La lectura se nos ofrece a quien le plazca
como una mano amiga que se abre cual flor
para acogernos, para llevarnos a mundos
remotos y presentes, a cielos e infiernos,
para vivir mil veces, en un mismo espacio
de tiempo, cientos de vidas como la nuestra
y sumarlas a los recovecos de nuestra mente
para alimentarla.
El libro es el amigo que espera paciente.
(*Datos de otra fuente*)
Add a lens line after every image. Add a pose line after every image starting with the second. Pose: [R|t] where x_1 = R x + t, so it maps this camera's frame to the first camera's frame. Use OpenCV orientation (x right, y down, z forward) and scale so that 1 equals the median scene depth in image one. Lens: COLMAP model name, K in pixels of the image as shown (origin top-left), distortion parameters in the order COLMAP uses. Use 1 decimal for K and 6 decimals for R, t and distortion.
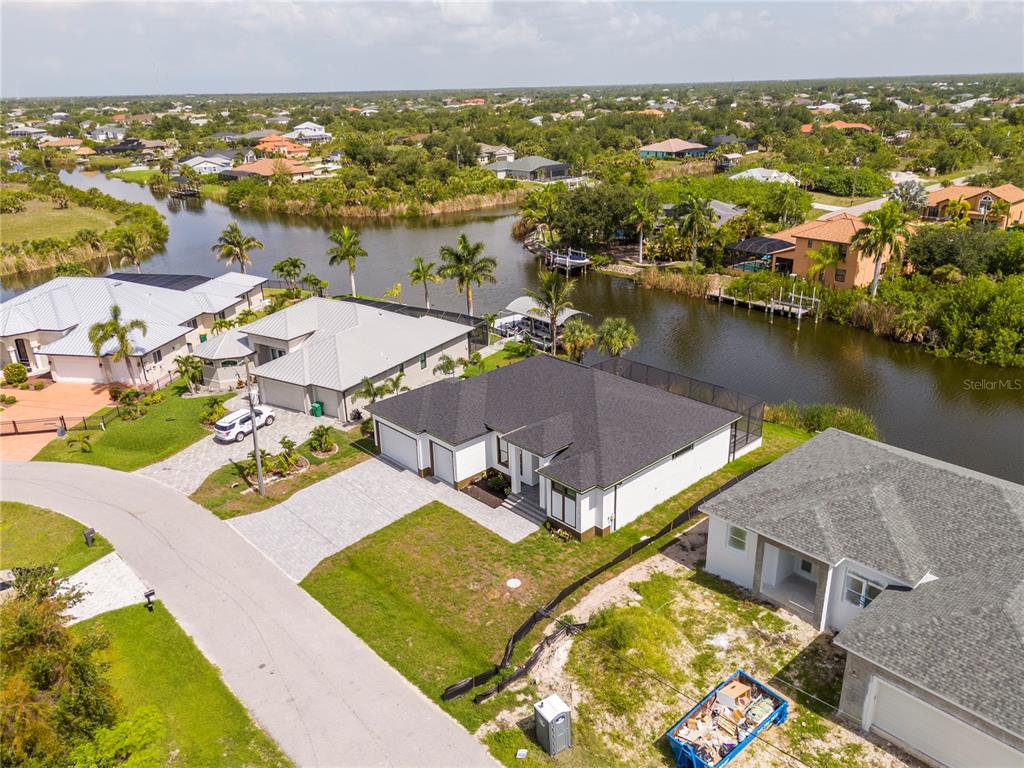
lens RADIAL K [[756.8, 0, 514.2], [0, 756.8, 382.9], [0, 0, 1]] dist [0.085631, -0.113052]
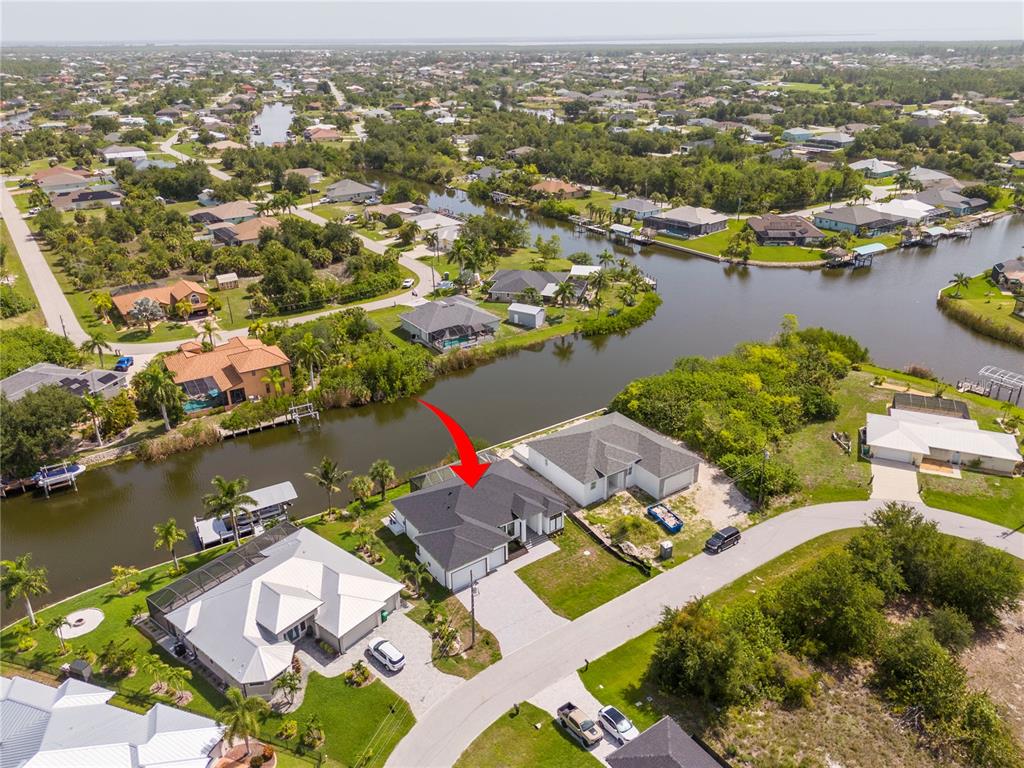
lens RADIAL K [[756.8, 0, 514.2], [0, 756.8, 382.9], [0, 0, 1]] dist [0.085631, -0.113052]
pose [[0.139965, -0.391458, 0.909489, -1.530182], [0.365277, 0.874157, 0.320036, -0.804382], [-0.920317, 0.287421, 0.265342, 0.332193]]
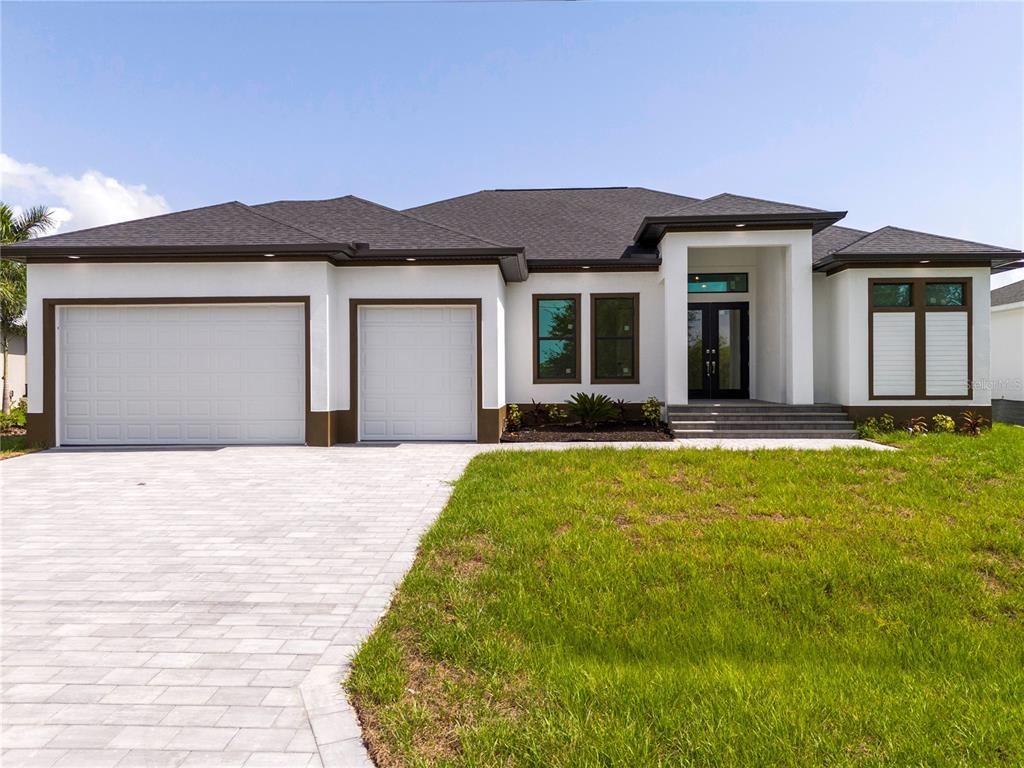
lens RADIAL K [[756.8, 0, 514.2], [0, 756.8, 382.9], [0, 0, 1]] dist [0.085631, -0.113052]
pose [[0.711603, 0.020656, 0.702278, -0.259157], [0.243063, 0.930607, -0.273662, 0.190966], [-0.659198, 0.365437, 0.657202, 0.750013]]
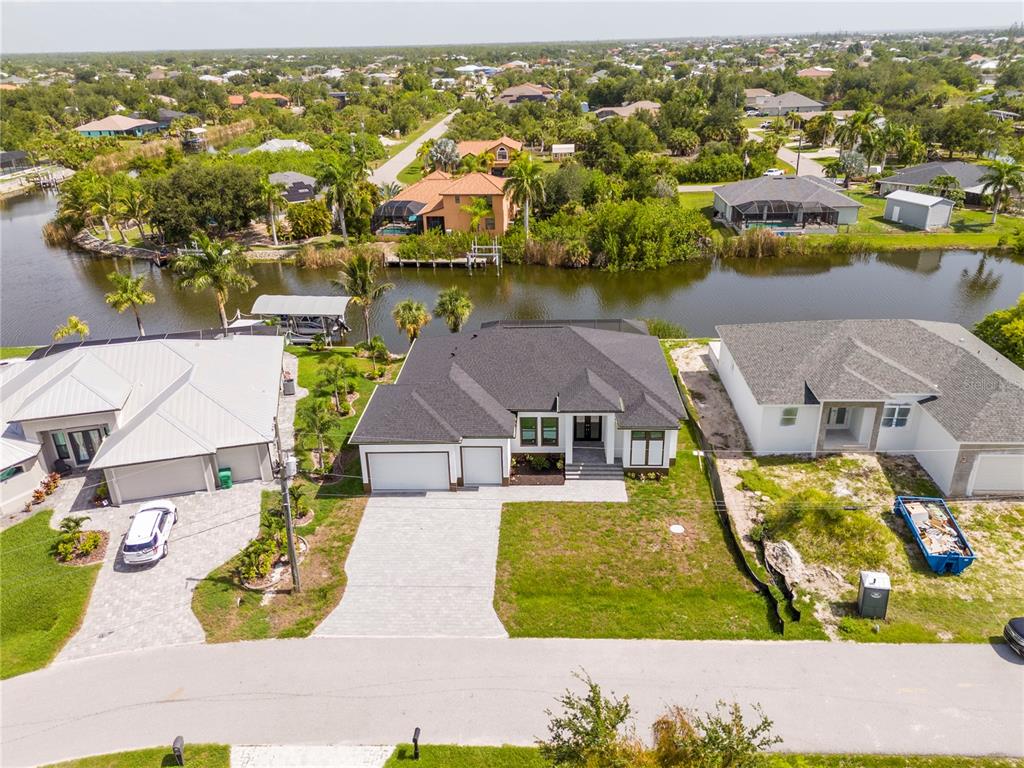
lens RADIAL K [[756.8, 0, 514.2], [0, 756.8, 382.9], [0, 0, 1]] dist [0.085631, -0.113052]
pose [[0.712082, -0.281108, 0.643364, -0.593492], [0.261514, 0.956604, 0.128528, -0.090450], [-0.651575, 0.076726, 0.754694, 0.270247]]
El libro aguarda la llamada de sus lectores
para brindarles todo su ser, toda su magia,
sin pedir nada a cambio, ni siquiera exige
su integridad, ni suplica una promesa de vuelta.
Un libro y su lectura se prestan mutua asistencia
como animales simbióticos, como una pareja
recién casada que estrenan el ritual del membrillo,
el beso inaugural de un futuro dichoso.
El lector que se rinde a sus encantos es, al fin y a la
postre, un Ulises que no soporta la tentación de
Calipso.
Entre libro y lector no cabe diéresis alguna, hay tal
comunión que el exterior se vuelve ciego, sordo, tan
profundo en su inexistencia que ni a voz en grito
conseguiríamos hacernos oír.
Quien lee se esfuma de repente como Eurídice, en su
último paso a la luz.
Quien lee va desdibujando con la práctica los tópicos
típicos que pululan en torno, como sopa de letras que
se desvanecen sin el engrudo de su sentido primigenio.
La lectura nos tiende una coraza contra anatemas,
nos fortalece contra cantos maléficos.